The average patient at Mater Dei Hospital’s accident and emergency department waited around three hours to be seen by a doctor in February, the Health Minister acknowledged on Tuesday.
Chris Fearne told parliament that there was an average three-hour waiting time between a patient being registered at the hospital’s A&E department and a doctor attending to them.
The statistic is based on the experience of the 5,432 patients who reported to Mater Dei’s A&E between February 1 and 21.
Not all patients faced long waits: people who report to the emergency department first undergo triage – a process by which medical staff determine how urgent their medical condition is – with those requiring urgent care seen first.
It took medical staff an average of 19 minutes to carry out triage on patients after they were registered at the A&E department.
Fearne divulged the figures in response to a question from Opposition MP Ian Vassallo.
Complaints about long waiting times at the state hospital’s A&E department are a regular occurrence and date back years.
Back in 2014, the average patient at Mater Dei's emergency department waited seven hours to be seen.
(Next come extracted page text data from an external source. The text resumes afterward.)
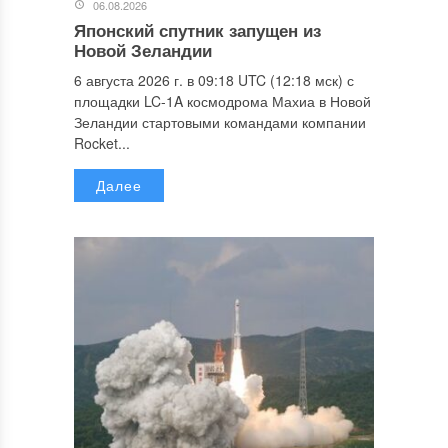
06.08.2026
Японский спутник запущен из
Новой Зеландии
6 августа 2026 г. в 09:18 UTC (12:18 мск) с
площадки LC-1A космодрома Махиа в Новой
Зеландии стартовыми командами компании
Rocket...
Далее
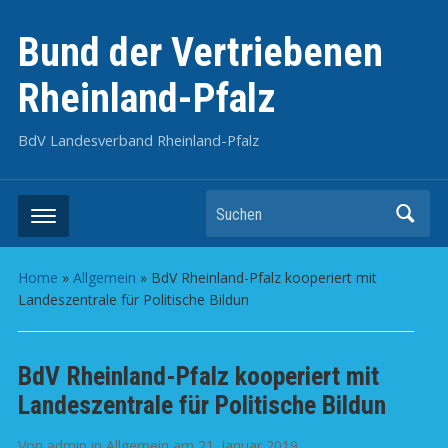
Bund der Vertriebenen
Rheinland-Pfalz
BdV Landesverband Rheinland-Pfalz
Suchen
Home
»
Allgemein
»
BdV Rheinland-Pfalz kooperiert mit
Landeszentrale für Politische Bildun
BdV Rheinland-Pfalz kooperiert mit
Landeszentrale für Politische Bildun
Von
admin
in
Allgemein
am
21. Januar 2019
.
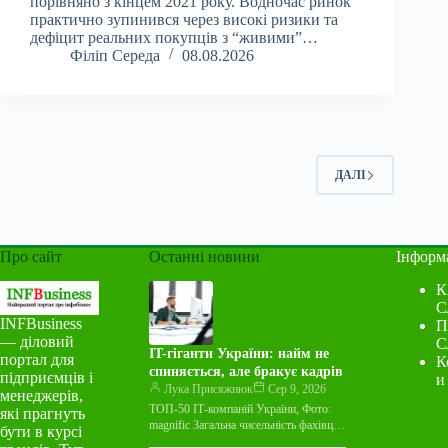
порівняно з кінцем 2021 року. Водночас ринок
практично зупинився через високі ризики та
дефіцит реальних покупців з “живими”…
Філіп Середа
08.08.2026
ДАЛІ
Про сайт
Останні новини
Інформ
К
С
INFBusiness
П
— діловий
С
IT-гіганти України: найм не
портал для
К
спиняється, але бракує кадрів
підприємців і
и
Лука Присяжнюк
Сер 9, 2026
менеджерів,
ТОП-50 ІТ-компаній України, Фото:
які прагнуть
magnific Загальна чисельність фахівців
бути в курсі
у 50 найбільших ІТ-компаніях України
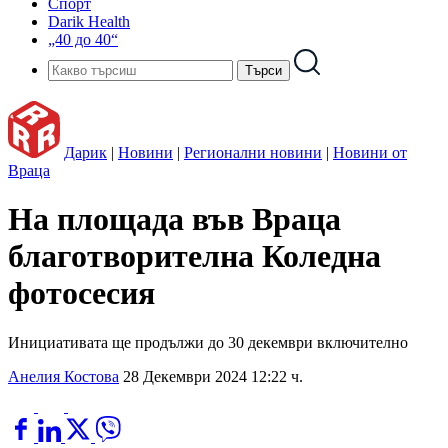
Спорт
Darik Health
„40 до 40“
Дарик
|
Новини
|
Регионални новини
|
Новини от
Враца
На площада във Враца
благотворителна Коледна
фотосесия
Инициативата ще продължи до 30 декември включително
Анелия Костова
28 Декември 2024 12:22 ч.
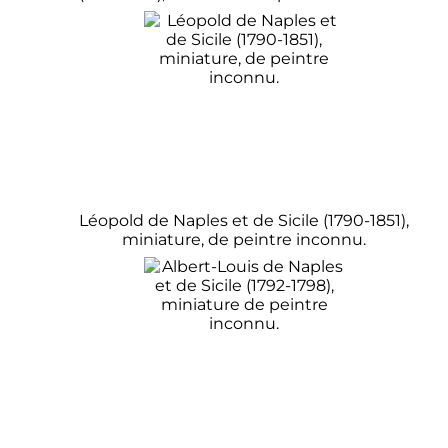
Léopold de Naples et de Sicile (1790-1851),
miniature, de peintre inconnu.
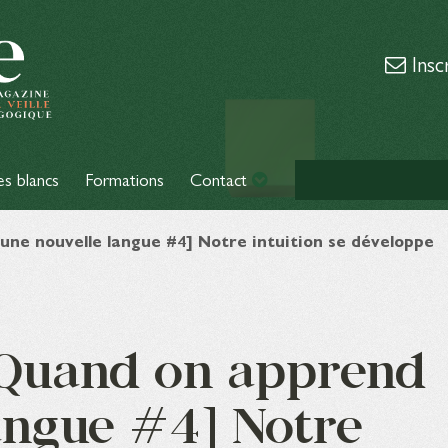
Insc
es blancs
Formations
Contact
ne nouvelle langue #4] Notre intuition se développe
Quand on apprend
angue #4] Notre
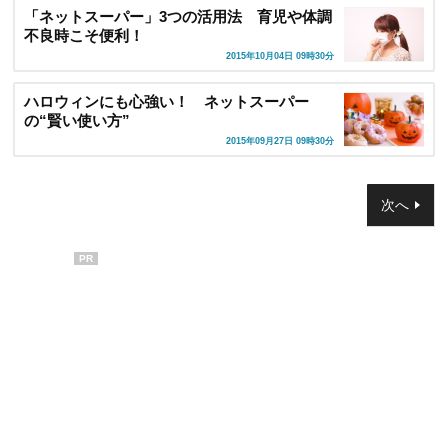
「ネットスーパー」3つの活用法 育児や体調
不良時こそ便利！
2015年10月04日 09時30分
ハロウィンにも心強い！ ネットスーパー
の“賢い使い方”
2015年09月27日 09時30分
次へ
PR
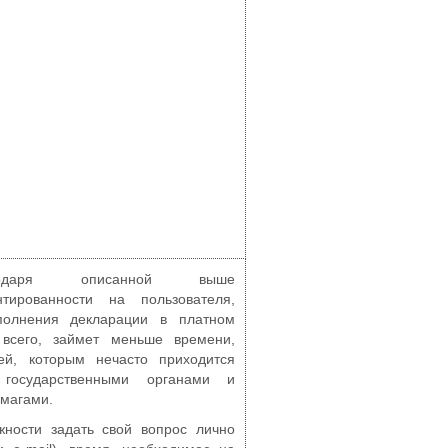
годаря описанной выше
нтированности на пользователя,
полнения декларации в платном
 всего, займет меньше времени,
й, которым нечасто приходится
 государственными органами и
магами.
жности задать свой вопрос лично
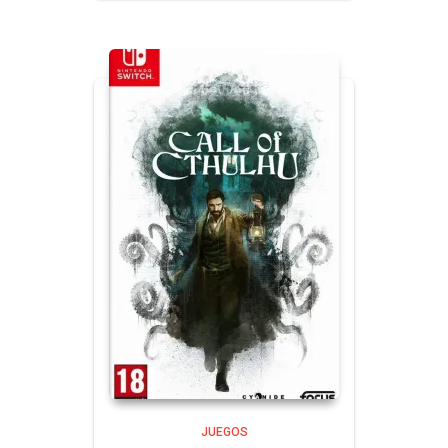
JUEGOS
Britain’s National Health Service sets hospitals a four-hour waiting time target for their A&E departments. In Canada's Ontario, authorities set an eight-hour target.
Things are significantly better in France: a 2016 study found that 70 per cent of emergency patients in French hospitals were seen by a doctor within one hour.
Vassallo also asked the Health Minister which areas at Mater Dei had to be temporarily converted into wards during February, and how many beds were placed in each of those areas.
Fearne replied that there were three such instances that month: on February 6, ITU 6 was opened up for nine patients, while on February 20 ITU 3 and an endoscopy day care unit (DCUE) were both opened up for six and 12 patients respectively.
ITU 3 was closed on February 25 while the DCUE was closed on February 23.